The Abplanalp Family Legend

 Hundreds of years ago, the little village of Planalp formed, just a few miles from the town of Brienz, up high in the alps below Rothorn. It's a very pleasant area; affording excellent (and strategic) views of the peaks above, and down to the Brienz Lake below. The land converges in this place to form a gentle plateau before the slope gets steeper towards the water. Brienz lies not quite directly below.

One particular spring in the early 12th century, after an especially heavy winter, the snow that had accumulated hung precariously on the mountainside above Planalp. Crack! The snow could not hold onto the mountainside, and a huge avalanche broke out above Planalp, and swooped towards the hapless little village, engulfing it completely. Within moments, Planalp and its people were wiped from the face of the earth!

Fortunately, the people of Brienz were spared this tragedy, but they certainly learned of their neighbors' fate when the debris of Planalp washed into the lake. Not people to let anything go to waste, they scavenged what useful pieces they could find, including a nice sturdy-looking trunk of a log. Only it wasn't a log; it was a hewn-out cradle, and therein slept a live baby, the only survivor of Planalp.
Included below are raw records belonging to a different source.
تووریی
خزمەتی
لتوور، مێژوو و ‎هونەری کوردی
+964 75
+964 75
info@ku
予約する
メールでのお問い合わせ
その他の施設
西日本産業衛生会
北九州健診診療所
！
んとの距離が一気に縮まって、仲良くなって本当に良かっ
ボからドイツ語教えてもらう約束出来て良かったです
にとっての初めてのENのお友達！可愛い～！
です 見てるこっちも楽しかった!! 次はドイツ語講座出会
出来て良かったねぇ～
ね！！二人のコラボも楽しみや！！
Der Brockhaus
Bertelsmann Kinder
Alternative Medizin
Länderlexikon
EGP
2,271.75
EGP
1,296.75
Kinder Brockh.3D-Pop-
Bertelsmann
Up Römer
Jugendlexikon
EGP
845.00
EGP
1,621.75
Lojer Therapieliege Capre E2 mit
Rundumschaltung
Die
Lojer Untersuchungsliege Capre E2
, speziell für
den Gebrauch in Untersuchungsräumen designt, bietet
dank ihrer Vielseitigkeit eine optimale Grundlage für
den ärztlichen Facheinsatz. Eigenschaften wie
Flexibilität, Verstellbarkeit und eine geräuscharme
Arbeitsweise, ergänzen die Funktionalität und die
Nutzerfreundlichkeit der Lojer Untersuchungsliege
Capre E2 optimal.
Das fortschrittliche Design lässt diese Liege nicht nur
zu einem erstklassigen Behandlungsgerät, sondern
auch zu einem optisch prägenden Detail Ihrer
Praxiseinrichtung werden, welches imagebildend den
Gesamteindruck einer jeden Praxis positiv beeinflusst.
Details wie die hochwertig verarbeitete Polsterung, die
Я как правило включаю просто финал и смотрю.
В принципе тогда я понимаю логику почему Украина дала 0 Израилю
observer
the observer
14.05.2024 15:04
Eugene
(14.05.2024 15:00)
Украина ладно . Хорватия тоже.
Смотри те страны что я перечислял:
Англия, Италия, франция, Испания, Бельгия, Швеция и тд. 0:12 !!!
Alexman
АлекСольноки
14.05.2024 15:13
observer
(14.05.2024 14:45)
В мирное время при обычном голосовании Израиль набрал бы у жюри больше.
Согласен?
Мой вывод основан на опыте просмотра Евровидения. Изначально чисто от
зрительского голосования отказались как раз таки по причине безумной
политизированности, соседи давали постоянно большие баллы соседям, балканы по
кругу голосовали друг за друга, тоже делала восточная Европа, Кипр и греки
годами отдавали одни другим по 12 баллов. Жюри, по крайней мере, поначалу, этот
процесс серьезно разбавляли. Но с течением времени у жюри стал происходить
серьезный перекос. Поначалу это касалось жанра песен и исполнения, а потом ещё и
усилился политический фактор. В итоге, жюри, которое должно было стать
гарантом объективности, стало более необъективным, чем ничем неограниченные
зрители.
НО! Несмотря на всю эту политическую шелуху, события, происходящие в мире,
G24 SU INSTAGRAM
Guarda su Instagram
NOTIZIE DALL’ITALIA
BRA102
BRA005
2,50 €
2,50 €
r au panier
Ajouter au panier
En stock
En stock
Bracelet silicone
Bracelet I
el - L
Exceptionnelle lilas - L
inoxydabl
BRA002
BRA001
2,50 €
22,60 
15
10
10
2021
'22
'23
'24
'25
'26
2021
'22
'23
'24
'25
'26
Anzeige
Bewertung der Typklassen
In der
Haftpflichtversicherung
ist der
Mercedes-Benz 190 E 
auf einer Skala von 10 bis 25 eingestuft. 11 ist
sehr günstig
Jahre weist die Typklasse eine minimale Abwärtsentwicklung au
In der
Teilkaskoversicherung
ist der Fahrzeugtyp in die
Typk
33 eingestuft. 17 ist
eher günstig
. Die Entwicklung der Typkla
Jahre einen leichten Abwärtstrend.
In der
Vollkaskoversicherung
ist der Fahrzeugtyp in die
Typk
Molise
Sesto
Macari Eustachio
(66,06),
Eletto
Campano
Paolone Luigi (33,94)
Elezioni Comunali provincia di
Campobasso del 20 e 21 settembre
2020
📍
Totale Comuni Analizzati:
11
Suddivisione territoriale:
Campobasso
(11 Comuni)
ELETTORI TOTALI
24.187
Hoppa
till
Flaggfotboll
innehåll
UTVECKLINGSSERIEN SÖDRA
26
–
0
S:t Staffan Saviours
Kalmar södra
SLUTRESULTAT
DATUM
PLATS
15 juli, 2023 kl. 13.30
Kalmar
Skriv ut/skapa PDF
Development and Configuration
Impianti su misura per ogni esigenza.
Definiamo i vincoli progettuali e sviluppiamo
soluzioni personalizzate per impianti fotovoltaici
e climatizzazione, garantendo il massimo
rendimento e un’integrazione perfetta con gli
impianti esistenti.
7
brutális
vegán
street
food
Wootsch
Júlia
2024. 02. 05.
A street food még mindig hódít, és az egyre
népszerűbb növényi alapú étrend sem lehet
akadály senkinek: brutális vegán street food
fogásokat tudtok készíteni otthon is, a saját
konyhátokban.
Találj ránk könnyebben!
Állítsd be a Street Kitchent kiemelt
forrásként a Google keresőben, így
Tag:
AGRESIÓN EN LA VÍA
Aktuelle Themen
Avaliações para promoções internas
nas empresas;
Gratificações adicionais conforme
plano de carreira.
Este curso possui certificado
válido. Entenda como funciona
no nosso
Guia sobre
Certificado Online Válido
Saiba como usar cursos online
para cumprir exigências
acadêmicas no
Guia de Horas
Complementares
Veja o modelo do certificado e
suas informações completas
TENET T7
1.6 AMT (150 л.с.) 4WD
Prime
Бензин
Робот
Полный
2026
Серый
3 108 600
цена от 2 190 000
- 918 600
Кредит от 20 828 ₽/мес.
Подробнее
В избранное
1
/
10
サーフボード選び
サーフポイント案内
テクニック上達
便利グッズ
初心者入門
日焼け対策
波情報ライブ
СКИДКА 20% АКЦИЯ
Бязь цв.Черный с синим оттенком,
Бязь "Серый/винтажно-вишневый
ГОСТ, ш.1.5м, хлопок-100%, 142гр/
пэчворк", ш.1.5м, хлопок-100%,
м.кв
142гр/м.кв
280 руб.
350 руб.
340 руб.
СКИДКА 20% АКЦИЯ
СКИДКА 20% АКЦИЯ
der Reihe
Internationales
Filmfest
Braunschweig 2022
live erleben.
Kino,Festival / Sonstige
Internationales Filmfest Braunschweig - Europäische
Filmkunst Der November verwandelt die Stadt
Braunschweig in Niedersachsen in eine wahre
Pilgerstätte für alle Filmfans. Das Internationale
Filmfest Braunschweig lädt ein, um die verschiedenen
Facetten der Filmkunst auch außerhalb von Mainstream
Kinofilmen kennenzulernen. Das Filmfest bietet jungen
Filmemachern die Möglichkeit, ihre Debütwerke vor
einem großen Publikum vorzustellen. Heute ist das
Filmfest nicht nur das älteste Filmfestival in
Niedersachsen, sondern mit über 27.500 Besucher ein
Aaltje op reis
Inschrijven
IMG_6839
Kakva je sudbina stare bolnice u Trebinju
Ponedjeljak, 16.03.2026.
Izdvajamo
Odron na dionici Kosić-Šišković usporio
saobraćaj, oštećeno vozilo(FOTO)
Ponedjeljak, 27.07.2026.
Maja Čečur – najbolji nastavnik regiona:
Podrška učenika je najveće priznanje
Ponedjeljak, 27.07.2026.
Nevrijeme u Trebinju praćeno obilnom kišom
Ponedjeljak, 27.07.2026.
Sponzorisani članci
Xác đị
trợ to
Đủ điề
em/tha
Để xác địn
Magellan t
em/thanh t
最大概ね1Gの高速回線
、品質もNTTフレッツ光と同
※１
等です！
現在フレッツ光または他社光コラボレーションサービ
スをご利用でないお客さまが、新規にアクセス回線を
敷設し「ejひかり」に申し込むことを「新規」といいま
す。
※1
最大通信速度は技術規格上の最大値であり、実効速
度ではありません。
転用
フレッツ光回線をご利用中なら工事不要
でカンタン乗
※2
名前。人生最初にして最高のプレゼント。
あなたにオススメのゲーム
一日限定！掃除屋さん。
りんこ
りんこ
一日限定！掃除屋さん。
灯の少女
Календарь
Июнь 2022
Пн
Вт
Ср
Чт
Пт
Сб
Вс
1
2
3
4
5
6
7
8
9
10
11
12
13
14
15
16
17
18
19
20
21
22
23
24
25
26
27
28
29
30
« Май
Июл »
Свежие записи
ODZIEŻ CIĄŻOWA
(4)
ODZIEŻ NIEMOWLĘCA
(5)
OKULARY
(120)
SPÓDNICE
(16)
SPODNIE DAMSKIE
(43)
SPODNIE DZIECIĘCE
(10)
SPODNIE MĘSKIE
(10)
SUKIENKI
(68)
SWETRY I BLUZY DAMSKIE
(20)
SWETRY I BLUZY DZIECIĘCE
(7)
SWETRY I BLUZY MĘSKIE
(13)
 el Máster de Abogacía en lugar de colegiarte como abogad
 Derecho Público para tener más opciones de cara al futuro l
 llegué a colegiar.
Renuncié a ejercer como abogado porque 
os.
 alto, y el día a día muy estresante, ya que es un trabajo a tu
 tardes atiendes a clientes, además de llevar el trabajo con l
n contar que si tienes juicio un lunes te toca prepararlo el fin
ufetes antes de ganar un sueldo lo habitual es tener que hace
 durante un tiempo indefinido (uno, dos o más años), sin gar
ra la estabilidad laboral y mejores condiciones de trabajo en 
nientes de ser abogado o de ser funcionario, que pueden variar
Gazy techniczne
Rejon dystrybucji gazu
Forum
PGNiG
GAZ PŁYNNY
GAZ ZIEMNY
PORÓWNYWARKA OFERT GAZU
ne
The people of Brienz named the boy "dän ab der Planalp" (stranger (?) from Planalp), which later got shortened to just Abplanalp. And thus the family line began.

How true is the story? No one knows. Family records only go back to about the 16th century, so we can't trace it all the way back to the first man. David's link to this is his mother's mother's mother, who was an Applenap (which is what Abplanalp turned into when a typical 19th century immigration clerk got hold of it).